DATA SUPPLIED START

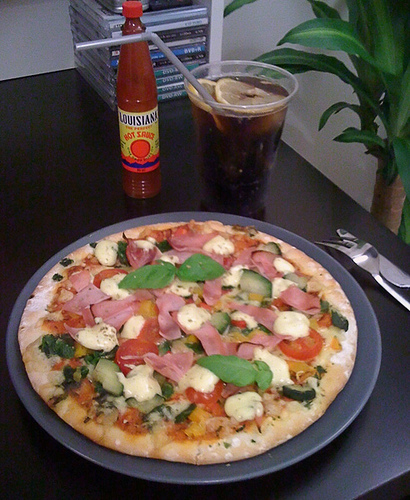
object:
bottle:
[118, 1, 163, 200]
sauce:
[120, 31, 158, 196]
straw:
[75, 31, 220, 116]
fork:
[313, 229, 410, 311]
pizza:
[19, 219, 359, 466]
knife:
[336, 226, 410, 289]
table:
[1, 71, 408, 500]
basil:
[195, 354, 273, 390]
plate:
[7, 213, 383, 486]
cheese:
[274, 311, 310, 339]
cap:
[121, 1, 144, 20]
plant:
[220, 2, 410, 244]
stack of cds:
[69, 0, 208, 110]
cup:
[183, 59, 299, 217]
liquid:
[189, 73, 289, 214]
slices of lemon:
[190, 76, 289, 113]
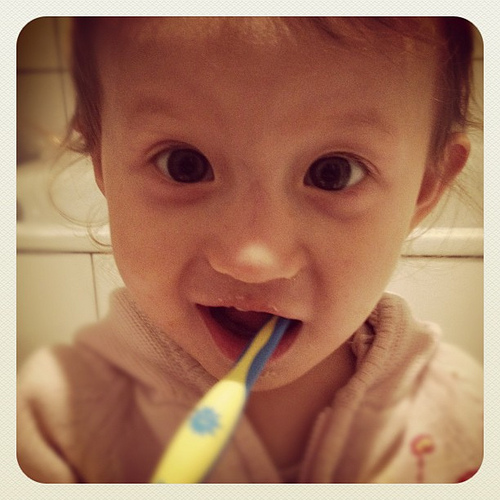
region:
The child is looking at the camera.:
[146, 138, 376, 193]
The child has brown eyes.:
[148, 143, 366, 192]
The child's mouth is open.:
[194, 293, 249, 335]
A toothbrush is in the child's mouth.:
[149, 315, 290, 484]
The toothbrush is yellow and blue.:
[145, 314, 290, 482]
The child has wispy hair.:
[437, 78, 474, 130]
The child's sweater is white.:
[377, 352, 463, 462]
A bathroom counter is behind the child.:
[13, 235, 86, 323]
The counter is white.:
[17, 238, 90, 323]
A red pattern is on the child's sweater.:
[407, 433, 434, 483]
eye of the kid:
[141, 143, 211, 196]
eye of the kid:
[305, 156, 363, 208]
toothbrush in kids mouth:
[131, 342, 296, 499]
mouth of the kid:
[157, 295, 294, 364]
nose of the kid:
[151, 218, 318, 283]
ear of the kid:
[440, 133, 462, 222]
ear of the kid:
[78, 117, 115, 207]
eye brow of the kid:
[123, 91, 189, 118]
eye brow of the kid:
[331, 110, 381, 142]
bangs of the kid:
[208, 20, 347, 54]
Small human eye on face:
[285, 118, 388, 230]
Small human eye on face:
[105, 106, 219, 218]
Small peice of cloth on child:
[385, 298, 439, 346]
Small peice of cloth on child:
[435, 328, 475, 390]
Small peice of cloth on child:
[365, 348, 479, 453]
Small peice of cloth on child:
[324, 405, 421, 476]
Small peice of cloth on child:
[80, 285, 147, 349]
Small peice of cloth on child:
[30, 337, 122, 400]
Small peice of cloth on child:
[120, 367, 205, 413]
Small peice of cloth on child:
[40, 402, 135, 485]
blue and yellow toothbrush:
[155, 314, 287, 481]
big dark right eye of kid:
[144, 140, 212, 191]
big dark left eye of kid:
[305, 150, 380, 198]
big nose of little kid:
[213, 188, 313, 292]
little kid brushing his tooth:
[17, 17, 481, 479]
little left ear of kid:
[416, 131, 468, 227]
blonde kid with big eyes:
[19, 15, 483, 481]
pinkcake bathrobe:
[29, 290, 479, 487]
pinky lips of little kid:
[197, 295, 307, 366]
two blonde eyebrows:
[116, 99, 411, 145]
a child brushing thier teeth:
[68, 73, 494, 498]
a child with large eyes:
[73, 44, 492, 462]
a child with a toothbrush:
[43, 152, 395, 492]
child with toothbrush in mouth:
[75, 243, 385, 485]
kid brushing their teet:
[43, 248, 482, 498]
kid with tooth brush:
[92, 247, 372, 479]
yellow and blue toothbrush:
[85, 259, 482, 499]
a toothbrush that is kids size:
[186, 306, 357, 486]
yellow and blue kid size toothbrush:
[126, 303, 462, 498]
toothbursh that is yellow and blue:
[89, 273, 400, 499]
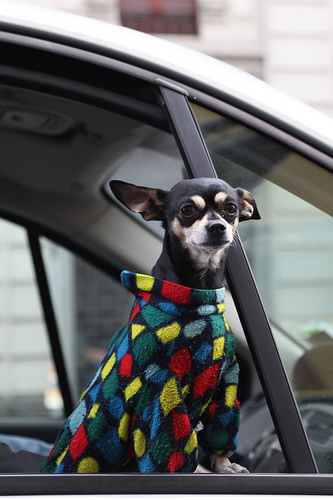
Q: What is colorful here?
A: Shirt.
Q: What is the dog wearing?
A: A shirt.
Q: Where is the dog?
A: In a car.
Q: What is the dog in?
A: A car.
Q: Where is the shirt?
A: On the dog.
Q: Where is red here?
A: On the shirt.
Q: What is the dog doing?
A: Standing.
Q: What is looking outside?
A: The dog.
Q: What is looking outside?
A: The dog.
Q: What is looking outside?
A: The dog.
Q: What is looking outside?
A: The dog.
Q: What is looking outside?
A: The dog.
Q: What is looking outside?
A: The dog.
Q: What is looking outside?
A: The dog.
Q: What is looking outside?
A: The dog.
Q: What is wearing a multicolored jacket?
A: The dog.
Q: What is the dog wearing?
A: A coat.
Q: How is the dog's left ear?
A: Cocked.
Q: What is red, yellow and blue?
A: Dog's coat.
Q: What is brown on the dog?
A: Part of face.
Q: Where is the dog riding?
A: A car.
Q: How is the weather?
A: Overcast.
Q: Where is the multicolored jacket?
A: On the dog.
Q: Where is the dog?
A: In the car.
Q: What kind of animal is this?
A: Dog.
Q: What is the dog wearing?
A: Sweater.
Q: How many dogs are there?
A: 1.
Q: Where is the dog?
A: In the car.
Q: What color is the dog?
A: Black.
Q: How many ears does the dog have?
A: 2.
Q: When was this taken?
A: Daytime.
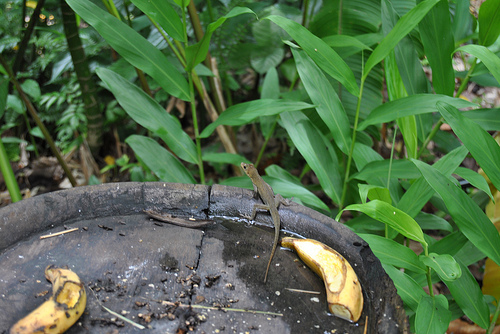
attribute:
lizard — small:
[199, 147, 333, 217]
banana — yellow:
[286, 226, 388, 314]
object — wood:
[154, 189, 249, 259]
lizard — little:
[255, 164, 289, 259]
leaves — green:
[351, 117, 495, 261]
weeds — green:
[351, 117, 495, 261]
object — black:
[165, 193, 226, 298]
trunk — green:
[45, 17, 139, 149]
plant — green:
[45, 17, 139, 149]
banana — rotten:
[29, 271, 96, 331]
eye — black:
[235, 157, 276, 198]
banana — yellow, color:
[245, 224, 409, 332]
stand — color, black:
[61, 207, 298, 314]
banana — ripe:
[266, 224, 390, 321]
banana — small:
[278, 240, 379, 324]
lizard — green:
[222, 164, 300, 265]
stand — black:
[54, 203, 292, 333]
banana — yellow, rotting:
[278, 235, 364, 319]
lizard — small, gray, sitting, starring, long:
[233, 160, 298, 288]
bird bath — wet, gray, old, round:
[5, 178, 388, 333]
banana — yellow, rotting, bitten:
[12, 249, 88, 331]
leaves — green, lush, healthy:
[289, 14, 492, 182]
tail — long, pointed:
[265, 221, 283, 285]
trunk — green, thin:
[54, 13, 109, 133]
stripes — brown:
[69, 46, 87, 66]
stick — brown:
[33, 219, 90, 248]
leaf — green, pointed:
[94, 65, 201, 163]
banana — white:
[324, 300, 359, 325]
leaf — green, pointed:
[405, 151, 500, 249]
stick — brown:
[282, 279, 324, 297]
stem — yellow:
[280, 233, 298, 251]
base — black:
[3, 184, 404, 332]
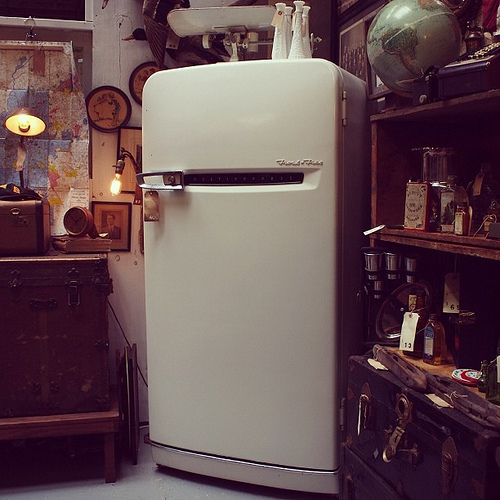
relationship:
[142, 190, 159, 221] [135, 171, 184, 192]
tag on handle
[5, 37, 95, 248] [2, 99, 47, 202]
map behind lamp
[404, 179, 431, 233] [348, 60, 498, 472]
antique on shelf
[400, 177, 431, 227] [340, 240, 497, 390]
antique on shelf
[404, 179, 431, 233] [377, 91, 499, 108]
antique on shelf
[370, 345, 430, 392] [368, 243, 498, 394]
antique on shelf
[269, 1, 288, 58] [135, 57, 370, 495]
vase on top of fridge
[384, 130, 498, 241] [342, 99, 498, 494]
items on shelf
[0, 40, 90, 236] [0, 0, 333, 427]
map hanging on wall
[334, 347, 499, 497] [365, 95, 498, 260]
chest under shelf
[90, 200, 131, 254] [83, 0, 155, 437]
frame on wall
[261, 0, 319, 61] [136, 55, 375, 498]
four vases on top of fridge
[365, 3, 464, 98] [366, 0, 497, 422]
globe on shelf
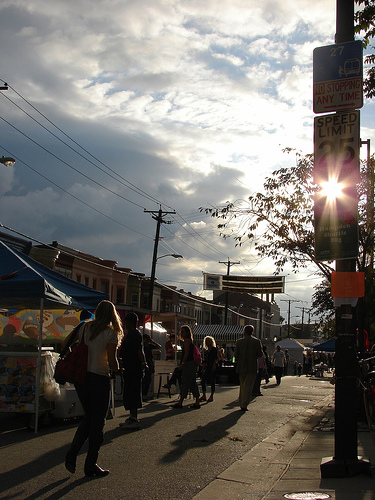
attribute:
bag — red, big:
[67, 338, 94, 392]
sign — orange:
[321, 270, 370, 297]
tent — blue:
[8, 244, 78, 316]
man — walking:
[246, 321, 263, 398]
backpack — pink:
[193, 339, 210, 364]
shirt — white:
[266, 346, 280, 364]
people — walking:
[97, 327, 279, 365]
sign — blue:
[323, 52, 370, 81]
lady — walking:
[68, 300, 119, 462]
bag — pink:
[193, 343, 205, 370]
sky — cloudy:
[45, 36, 167, 174]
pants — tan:
[225, 362, 259, 412]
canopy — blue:
[4, 251, 57, 311]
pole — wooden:
[334, 338, 366, 476]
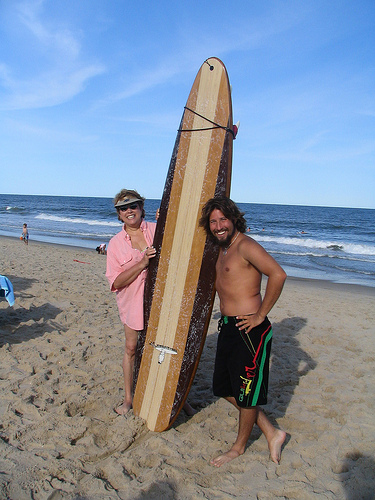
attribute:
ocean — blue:
[268, 207, 368, 252]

DATA SUPPLIED END

> **PROBLEM**:
Rewrite the items as a numbered list, from the start of the items up to and including the line with "[285, 118, 388, 230]", skipping blank lines and leaving out the pictures.

> **SOLUTION FOR THIS PROBLEM**:
1. object:
2. bottle:
3. [118, 1, 163, 200]
4. sauce:
5. [120, 31, 158, 196]
6. straw:
7. [75, 31, 220, 116]
8. fork:
9. [313, 229, 410, 311]
10. pizza:
11. [19, 219, 359, 466]
12. knife:
13. [336, 226, 410, 289]
14. table:
15. [1, 71, 408, 500]
16. basil:
17. [195, 354, 273, 390]
18. plate:
19. [7, 213, 383, 486]
20. cheese:
21. [274, 311, 310, 339]
22. cap:
23. [121, 1, 144, 20]
24. plant:
25. [220, 2, 410, 244]
26. stack of cds:
27. [69, 0, 208, 110]
28. cup:
29. [183, 59, 299, 217]
30. liquid:
31. [189, 73, 289, 214]
32. slices of lemon:
33. [190, 76, 289, 113]
34. region:
35. The child is looking at the camera.:
36. [146, 138, 376, 193]
37. The child has brown eyes.:
38. [148, 143, 366, 192]
39. The child's mouth is open.:
40. [194, 293, 249, 335]
41. A toothbrush is in the child's mouth.:
42. [149, 315, 290, 484]
43. The toothbrush is yellow and blue.:
44. [145, 314, 290, 482]
45. The child has wispy hair.:
46. [437, 78, 474, 130]
47. The child's sweater is white.:
48. [377, 352, 463, 462]
49. A bathroom counter is behind the child.:
50. [13, 235, 86, 323]
51. The counter is white.:
52. [17, 238, 90, 323]
53. A red pattern is on the child's sweater.:
54. [407, 433, 434, 483]
55. eye of the kid:
56. [141, 143, 211, 196]
57. eye of the kid:
58. [305, 156, 363, 208]
59. toothbrush in kids mouth:
60. [131, 342, 296, 499]
61. mouth of the kid:
62. [157, 295, 294, 364]
63. nose of the kid:
64. [151, 218, 318, 283]
65. ear of the kid:
66. [440, 133, 462, 222]
67. ear of the kid:
68. [78, 117, 115, 207]
69. eye brow of the kid:
70. [123, 91, 189, 118]
71. eye brow of the kid:
72. [331, 110, 381, 142]
73. bangs of the kid:
74. [208, 20, 347, 54]
75. Small human eye on face:
76. [285, 118, 388, 230]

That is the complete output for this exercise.